— Texte cité —
++++

Sous la plume de Jeanne

Sous la plume de Jeanne

Des cendres pour monter vers la lumière

C’était un dimanche comme les autres. Du moins le pensais-je. Ce matin là, il faisait frais mais soleil. De ces soleils d’automne qui réchauffent encore. Un peu. J’avais décidé de m’occuper du jardin, d’essarter quelques mauvaises herbes, de retirer les fleurs fanées des rosiers et autres lavatères pour leur permettre de concentrer toute leur énergie restante à nous offrir encore quelques belles de jour. Et puis, là, dans un coin, il y avait ce Ginkgo biloba avec ses feuilles lobées aux couleurs déjà mordorées. Cet « Arbre aux quarante écus » qui attendait depuis trop longtemps d’être rempoté en pleine terre. Qu’attendais-je pour le faire ? Je l’ignore. Ce matin là, j’avais trouvé. Oui, c’était aujourd’hui que le Gingko devait être mis en pleine terre. J’étais prête…

 

Transplanter un végétal n’est jamais un acte sans risque. De quelle façon la plante va-t-elle réagir à son nouvel environnement ? La greffe va-t-elle prendre ? Sans parler du stress de la plante que l’on sort d’un environnement familier pour un autre qui lui est totalement inconnu. J’en vois d’ici qui sourient… «  Une plante stresse ? ». Oui. De la même façon que nous stressons lorsque nous sortons de notre environnement, de notre zone de confort, les végétaux réagissent de même. « Mais comment cela est-il possible ? ». Par le seul fait que la nature et nous partageons quelque chose en commun : nous faisons partie du « vivant ».

 

Je me suis approchée du Gingko, j’ai caressé ses feuilles. J’ai creusé un trou suffisamment large pour que l’Arbre aux quarante écus s’y trouve le mieux possible. Avant de recouvrir la motte de terre, je suis allée au fond du jardin dans ce petit abri où sont entreposés pêle-mêle outils, sacs de terre…. Cachée derrière des pots et jardinières, une petite urne en carton. Sur le couvercle poussiéreux, une étiquette collée sur laquelle était écrit « Kiwi ». Emue, je pris cette urne et retournais près du Gingko. Délicatement, j'ouvris le contenant. Les cendres étaient d’un joli gris clair, presque blanc, mêlées à de petites poussières scintillantes, pareilles à du mica. Autour de la motte enterrée, lentement, je saupoudrais un cercle de cendres.

++++

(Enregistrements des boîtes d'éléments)
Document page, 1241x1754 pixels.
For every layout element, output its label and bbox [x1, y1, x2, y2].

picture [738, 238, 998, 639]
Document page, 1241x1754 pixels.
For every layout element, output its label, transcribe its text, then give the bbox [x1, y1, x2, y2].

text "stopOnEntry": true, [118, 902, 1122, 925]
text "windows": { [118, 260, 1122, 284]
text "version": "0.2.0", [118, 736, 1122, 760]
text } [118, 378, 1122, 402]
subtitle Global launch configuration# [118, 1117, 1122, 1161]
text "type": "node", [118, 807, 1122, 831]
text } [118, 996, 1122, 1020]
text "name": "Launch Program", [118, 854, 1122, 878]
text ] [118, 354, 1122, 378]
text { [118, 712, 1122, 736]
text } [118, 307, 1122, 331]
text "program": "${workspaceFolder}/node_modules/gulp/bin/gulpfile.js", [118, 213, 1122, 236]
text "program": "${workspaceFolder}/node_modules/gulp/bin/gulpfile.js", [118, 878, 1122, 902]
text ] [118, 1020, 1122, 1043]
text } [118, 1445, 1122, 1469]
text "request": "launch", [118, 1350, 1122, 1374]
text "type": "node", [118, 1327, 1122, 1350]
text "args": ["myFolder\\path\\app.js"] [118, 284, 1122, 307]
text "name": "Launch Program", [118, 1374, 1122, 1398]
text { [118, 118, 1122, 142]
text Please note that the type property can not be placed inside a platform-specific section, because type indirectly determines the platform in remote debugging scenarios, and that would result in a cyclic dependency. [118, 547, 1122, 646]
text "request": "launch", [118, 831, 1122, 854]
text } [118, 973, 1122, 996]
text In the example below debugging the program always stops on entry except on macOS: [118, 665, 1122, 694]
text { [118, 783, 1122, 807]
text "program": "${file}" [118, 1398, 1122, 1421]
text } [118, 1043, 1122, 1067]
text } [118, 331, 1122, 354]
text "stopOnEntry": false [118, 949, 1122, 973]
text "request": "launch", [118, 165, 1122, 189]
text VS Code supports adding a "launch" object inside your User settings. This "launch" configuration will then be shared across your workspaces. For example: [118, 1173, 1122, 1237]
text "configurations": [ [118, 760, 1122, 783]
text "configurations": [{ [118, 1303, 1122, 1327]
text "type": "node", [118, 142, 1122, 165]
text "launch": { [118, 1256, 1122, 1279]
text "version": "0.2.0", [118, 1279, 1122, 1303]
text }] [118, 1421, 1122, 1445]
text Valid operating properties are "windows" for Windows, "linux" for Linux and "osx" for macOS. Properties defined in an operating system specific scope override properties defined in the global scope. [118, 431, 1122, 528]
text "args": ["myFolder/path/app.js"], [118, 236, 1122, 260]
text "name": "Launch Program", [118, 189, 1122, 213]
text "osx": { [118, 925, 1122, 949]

++++

— Consigne —
Dans le récit sur le Ginkgo, quel mot était écrit sur l'étiquette collée au couvercle de la petite urne ?

— Réponse attendue —
« Kiwi »